PAGASA issued TCWS No. 1 for Batanes, Cagayan, Isabela, the northern portion of Nueva Vizcaya, the northern and central portions of Aurora, Apayao, Kalinga, Abra, Mountain Province, Ifugao, Ilocos Norte, Polillo Islands, the northern portion of Camarines Norte, the northeastern portion of Camarines Sur, and Catanduanes. The Office of Civil Defense (OCD) placed its operations on Blue Alert signifying the office was preparing for the incoming depression. The NDRRMC also raised an alert shortly after. The Department of Social Welfare and Development prepared 2,578,821 food packs to aid damages from the storm and placed their quick response teams on standby. Malacañang Palace Press Officer Claire Castro also announced that they had 114,623 ready-to-eat food boxes for citizens who might be stranded during sea travel in a press briefing. 313,064 non-food relief items were also prepared, such as blankets, hygiene kits, and kitchen kits. Police in southern Luzon were alerted by acting Chief of the Philippine National Police (PNP) Jose Melencio Nartatez. The entire province of Laguna and parts of Aurora and Quezon suspended classes. The province of Isabela was on high alert for the tropical depression. 121 individuals were evacuated across the Philippines. Classes in 132 municipalities were suspended, 39 from Ilocos Region (Region I) and Region II, and 13 for Central Luzon (Region III). Work in 41 municipalities were also suspended, most from Region I.

===Hong Kong and Macau===
On September 17, the Hong Kong Observatory (HKO) issued Standby Signal No. 1 at 21:20 HKT (13:20 UTC), and Macau's Meteorological and Geophysical Bureau (SMG) did the same at 00:00 MST on the following day (16:00 UTC). Both the HKO and SMG later upgraded their signals to Strong Wind Signal No. 3 on September 19 at 09:20 HKT (01:20 UTC) and 07:00 MST (23:00 UTC), respectively, as the storm approached the territories. A day later, the SMG canceled all tropical cyclone signals at 06:00 MST (22:00 UTC), the HKO downgraded the signal to Standby Signal No. 1 at 09:20 HKT (01:20 UTC) and cancelled all tropical cyclone signals at 10:20 HKT (02:20 UTC). In the morning on 20 September the Amber rainstorm signal was issued in Hong Kong at 04:05 HKT and remained in place until early afternoon at 15:10. The Amber signal was again in effect between 09:10 and 17:30 HKT on 21 September.

== Impact ==
===Philippines===
Residents of Casiguran, where the storm made landfall, experienced strong winds and rain which caused a power outage. In Teresa, Rizal, sandbag barriers failed to stop floods from affecting a public market. Teresa and Morong, Rizal were strongly affected by flood currents. Isabela experienced strong wind. A bridge in Echague, Isabela was closed due to the river overflowing. Motorists could not access flood-afflicted roads. The flooding caused 100 houses to be submerged. Overall, 1,003 individuals were affected, with 171 of them inside evacuation centers. Four roads and 12 bridges were deemed unpassable, most originating from Cagayan Valley (Region II). One person was reported missing from the floods. Three died while four others went missing from indirect flooding in Valencia, Bukidnon. Combined with Bualoi (Opong) and Ragasa (Nando), total damage in the Philippines reached .

== Retirement ==

At their 58th Session in March 2026, the ESCAP/WMO Typhoon Committee announced that the name Mitag, along with seven others, would be retired from the naming lists for the Western Pacific. Its replacement name will be announced in 2027.

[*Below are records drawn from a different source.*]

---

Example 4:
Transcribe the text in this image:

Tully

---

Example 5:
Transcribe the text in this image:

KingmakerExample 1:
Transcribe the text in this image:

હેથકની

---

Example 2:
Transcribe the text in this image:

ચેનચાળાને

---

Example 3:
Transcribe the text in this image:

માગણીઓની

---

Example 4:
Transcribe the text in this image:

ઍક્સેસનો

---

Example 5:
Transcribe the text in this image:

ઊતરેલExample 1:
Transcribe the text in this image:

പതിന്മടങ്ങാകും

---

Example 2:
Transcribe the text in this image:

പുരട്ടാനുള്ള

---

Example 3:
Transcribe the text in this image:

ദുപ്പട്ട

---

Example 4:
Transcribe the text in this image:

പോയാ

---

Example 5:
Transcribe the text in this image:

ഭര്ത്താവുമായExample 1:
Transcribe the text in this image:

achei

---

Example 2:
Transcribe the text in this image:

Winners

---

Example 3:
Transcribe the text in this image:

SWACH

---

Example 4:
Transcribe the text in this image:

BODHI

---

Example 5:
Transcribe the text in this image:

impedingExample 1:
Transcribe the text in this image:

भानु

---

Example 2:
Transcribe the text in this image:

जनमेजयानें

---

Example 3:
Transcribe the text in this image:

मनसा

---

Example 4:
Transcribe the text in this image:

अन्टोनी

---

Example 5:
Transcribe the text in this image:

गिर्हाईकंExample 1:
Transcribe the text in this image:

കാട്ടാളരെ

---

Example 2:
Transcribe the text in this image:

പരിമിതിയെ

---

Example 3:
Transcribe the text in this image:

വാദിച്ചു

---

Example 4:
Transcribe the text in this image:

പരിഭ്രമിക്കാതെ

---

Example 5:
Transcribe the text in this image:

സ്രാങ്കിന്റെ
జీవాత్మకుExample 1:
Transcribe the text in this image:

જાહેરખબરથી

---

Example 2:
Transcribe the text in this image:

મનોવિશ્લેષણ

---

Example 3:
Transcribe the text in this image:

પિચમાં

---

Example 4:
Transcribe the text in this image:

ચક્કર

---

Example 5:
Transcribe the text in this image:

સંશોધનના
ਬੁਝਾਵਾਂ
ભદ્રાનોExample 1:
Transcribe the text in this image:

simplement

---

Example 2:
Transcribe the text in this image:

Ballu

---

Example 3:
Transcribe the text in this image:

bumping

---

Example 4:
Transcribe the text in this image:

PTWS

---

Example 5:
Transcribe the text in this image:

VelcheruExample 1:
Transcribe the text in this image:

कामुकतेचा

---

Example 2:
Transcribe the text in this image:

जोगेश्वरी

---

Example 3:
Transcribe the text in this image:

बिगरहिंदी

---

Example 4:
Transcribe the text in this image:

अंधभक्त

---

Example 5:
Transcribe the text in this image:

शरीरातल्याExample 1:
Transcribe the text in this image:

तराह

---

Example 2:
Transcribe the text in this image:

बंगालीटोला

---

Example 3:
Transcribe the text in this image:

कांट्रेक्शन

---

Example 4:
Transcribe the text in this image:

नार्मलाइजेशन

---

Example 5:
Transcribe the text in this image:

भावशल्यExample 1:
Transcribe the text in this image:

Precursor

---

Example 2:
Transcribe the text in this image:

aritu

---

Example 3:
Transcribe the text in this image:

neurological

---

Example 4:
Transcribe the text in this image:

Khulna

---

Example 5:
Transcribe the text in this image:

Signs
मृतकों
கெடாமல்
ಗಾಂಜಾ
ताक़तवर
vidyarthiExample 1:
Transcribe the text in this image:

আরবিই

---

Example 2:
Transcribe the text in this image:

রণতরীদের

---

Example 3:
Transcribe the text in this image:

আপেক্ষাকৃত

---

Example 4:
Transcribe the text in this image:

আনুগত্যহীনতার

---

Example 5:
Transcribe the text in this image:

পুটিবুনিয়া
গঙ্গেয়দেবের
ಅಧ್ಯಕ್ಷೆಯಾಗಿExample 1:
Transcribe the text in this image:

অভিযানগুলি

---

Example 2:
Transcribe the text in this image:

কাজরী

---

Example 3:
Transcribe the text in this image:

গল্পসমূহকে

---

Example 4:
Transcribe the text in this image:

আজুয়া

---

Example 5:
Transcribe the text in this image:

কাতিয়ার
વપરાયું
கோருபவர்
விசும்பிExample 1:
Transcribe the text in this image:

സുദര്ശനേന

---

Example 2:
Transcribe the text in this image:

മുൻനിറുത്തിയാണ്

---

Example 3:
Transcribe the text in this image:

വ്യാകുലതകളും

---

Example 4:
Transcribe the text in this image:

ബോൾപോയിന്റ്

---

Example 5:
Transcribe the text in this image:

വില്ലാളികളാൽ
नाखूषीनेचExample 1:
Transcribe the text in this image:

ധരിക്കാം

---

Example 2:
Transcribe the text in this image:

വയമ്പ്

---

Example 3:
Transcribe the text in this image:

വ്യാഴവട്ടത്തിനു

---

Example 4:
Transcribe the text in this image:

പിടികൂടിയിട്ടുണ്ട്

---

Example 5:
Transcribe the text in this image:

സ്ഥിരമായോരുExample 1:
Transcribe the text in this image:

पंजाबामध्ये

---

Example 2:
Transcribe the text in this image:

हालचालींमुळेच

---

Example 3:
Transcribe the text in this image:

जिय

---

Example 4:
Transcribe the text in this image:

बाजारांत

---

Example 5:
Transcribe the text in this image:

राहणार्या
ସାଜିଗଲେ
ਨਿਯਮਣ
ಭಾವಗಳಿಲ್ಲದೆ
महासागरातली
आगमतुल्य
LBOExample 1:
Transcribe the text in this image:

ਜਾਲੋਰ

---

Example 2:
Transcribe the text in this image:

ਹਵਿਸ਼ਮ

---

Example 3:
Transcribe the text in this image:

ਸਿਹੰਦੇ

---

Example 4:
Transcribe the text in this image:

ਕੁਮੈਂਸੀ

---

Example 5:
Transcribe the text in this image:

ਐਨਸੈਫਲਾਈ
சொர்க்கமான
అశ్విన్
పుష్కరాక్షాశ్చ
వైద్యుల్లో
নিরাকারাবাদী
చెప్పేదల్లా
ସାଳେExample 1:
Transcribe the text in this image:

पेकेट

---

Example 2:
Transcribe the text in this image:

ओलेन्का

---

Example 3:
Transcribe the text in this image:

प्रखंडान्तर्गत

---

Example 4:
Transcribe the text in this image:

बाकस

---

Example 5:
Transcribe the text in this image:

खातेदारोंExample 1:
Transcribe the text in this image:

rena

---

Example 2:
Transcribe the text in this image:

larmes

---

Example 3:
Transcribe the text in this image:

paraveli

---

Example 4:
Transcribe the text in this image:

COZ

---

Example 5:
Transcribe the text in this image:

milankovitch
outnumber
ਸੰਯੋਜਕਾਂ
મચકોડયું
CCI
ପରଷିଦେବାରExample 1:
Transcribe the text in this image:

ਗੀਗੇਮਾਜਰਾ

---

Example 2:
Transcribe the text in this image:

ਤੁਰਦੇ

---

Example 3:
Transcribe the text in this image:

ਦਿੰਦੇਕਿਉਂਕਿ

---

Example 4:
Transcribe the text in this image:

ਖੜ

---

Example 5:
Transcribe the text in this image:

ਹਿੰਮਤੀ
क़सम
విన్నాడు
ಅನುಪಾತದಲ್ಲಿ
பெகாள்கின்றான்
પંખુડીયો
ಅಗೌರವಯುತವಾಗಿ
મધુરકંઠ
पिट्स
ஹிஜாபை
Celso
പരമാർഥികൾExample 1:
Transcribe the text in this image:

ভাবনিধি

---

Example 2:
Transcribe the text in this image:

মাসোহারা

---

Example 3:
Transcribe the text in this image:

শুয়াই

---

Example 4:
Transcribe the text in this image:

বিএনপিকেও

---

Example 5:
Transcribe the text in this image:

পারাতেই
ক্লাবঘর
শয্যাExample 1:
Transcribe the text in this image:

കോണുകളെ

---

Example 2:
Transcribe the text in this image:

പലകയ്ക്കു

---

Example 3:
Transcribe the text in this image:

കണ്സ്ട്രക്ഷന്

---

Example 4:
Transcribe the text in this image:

On March 19, 2026, PAGASA retired the name Mirasol from its rotating naming lists on account of the contributing damages with Typhoon Ragasa and Typhoon Bualoi, and will never be used again as a typhoon name within the PAR despite its first usage. It was replaced with Magyawan, which is derived from the Visayas goddess of the sea and death for the 2029 season.